## Assignment:
Which lines of the entries hold the string "right"? Copy each one.

(Stored data)
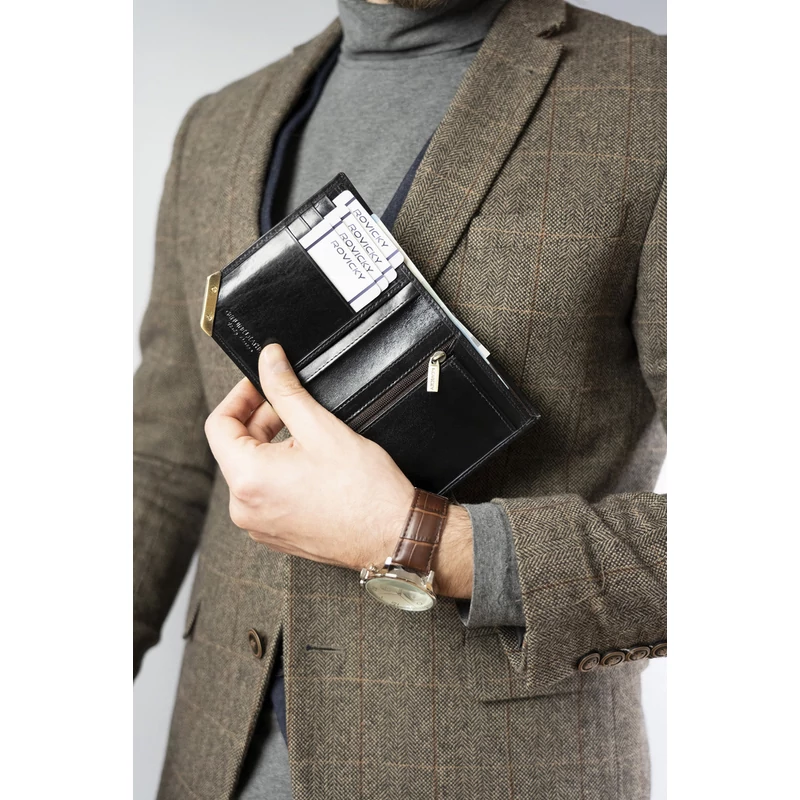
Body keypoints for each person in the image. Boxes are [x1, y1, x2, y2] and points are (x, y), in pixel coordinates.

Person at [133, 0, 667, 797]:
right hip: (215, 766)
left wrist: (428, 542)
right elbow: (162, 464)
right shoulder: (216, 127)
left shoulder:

## Task answer:
right hip: (215, 766)
right elbow: (162, 464)
right shoulder: (216, 127)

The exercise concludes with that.